The decision caps two decades of legal and regulatory skirmishes between the U.S. government, conservationists and the oil and gas industry. Environmentalists cheered the move, while industry leaders condemned it as a threat to future production of the fossil fuels.

The decision provides a “lifeline for survival” for a unique species whose “only fault has been occupying a habitat that the fossil fuel industry has been wanting to claw away from it,” said Bryan Bird, the Southwest director for Defenders of Wildlife.

“The dunes sagebrush lizard spent far too long languishing in a Pandora’s box of political and administrative back and forth even as its population was in free-fall towards extinction,” Bird said in a statement.

The Permian Basin Petroleum Association and the New Mexico Oil & Gas Association expressed disappointment, saying the determination flies in the face of available science and ignores longstanding state-sponsored conservation efforts across hundreds of thousands of acres and commitment of millions of dollars in both states.

“This listing will bring no additional benefit for the species and its habitat, yet could be detrimental to those living and working in the region,” PBPA President Ben Shepperd and NMOGA President and CEO Missi Currier said in a joint statement, adding that they view it as a federal overreach that can harm communities.

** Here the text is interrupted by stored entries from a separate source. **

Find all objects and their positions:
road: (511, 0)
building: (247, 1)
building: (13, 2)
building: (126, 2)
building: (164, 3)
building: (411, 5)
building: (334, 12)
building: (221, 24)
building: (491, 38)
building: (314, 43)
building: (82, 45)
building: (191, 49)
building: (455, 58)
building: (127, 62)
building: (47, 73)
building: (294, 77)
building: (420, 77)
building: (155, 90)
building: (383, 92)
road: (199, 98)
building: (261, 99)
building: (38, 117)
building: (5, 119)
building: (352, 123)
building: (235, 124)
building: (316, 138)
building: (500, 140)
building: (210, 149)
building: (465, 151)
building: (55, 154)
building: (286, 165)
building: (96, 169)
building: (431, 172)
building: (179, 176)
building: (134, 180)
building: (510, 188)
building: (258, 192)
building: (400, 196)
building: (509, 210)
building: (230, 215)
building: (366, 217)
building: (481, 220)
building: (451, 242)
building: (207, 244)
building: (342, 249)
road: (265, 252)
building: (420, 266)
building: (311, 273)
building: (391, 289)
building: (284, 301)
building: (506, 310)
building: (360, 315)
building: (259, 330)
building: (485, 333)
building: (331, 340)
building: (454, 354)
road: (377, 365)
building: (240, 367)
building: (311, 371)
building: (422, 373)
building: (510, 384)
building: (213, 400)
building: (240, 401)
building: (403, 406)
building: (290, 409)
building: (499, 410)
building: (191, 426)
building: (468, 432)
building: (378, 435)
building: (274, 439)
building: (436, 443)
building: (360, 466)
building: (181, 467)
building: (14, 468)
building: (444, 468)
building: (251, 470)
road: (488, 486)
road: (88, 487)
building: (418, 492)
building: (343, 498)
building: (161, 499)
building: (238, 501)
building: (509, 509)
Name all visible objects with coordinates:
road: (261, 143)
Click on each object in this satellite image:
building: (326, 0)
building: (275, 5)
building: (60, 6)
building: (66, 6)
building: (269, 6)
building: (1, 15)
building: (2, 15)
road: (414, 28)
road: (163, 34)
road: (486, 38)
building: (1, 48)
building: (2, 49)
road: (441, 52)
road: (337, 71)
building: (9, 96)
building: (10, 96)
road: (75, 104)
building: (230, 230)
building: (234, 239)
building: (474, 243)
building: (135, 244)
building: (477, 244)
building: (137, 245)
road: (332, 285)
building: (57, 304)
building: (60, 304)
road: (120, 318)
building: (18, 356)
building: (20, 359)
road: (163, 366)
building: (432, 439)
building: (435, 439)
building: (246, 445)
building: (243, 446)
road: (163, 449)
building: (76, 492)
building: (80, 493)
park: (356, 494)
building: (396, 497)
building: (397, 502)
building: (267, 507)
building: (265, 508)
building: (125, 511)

Scientists say the lizards are found only in the Permian Basin, the second-smallest range of any North American lizard. The reptiles live in sand dunes and among shinnery oak, where they feed on insects and spiders and burrow into the sand for protection from extreme temperatures.

Environmentalists first petitioned for the species' protection in 2002, and in 2010 federal officials found that it was warranted. That prompted an outcry from some members of Congress and communities that rely on oil and gas development for jobs and tax revenue.

Several Republican lawmakers sent a letter to officials in the Obama administration asking to delay a final decision, and in 2012, federal officials decided against listing the dunes sagebrush lizard.

Then-U.S. Interior Secretary Ken Salazar said at the time that the decision was based on the “best available science” and because of voluntary conservation agreements in place in New Mexico and Texas.

The Fish and Wildlife Service said in Friday's decision that such agreements “have provided, and continue to provide, many conservation benefits” for the lizard, but “based on the information we reviewed in our assessment, we conclude that the risk of extinction for the dunes sagebrush lizard is high despite these efforts.”

Among other things, the network of roads will continue to restrict movement and facilitate direct mortality of dunes sagebrush lizards from traffic, it added, while industrial development “will continue to have edge effects on surrounding habitat and weaken the structure of the sand dune formations.”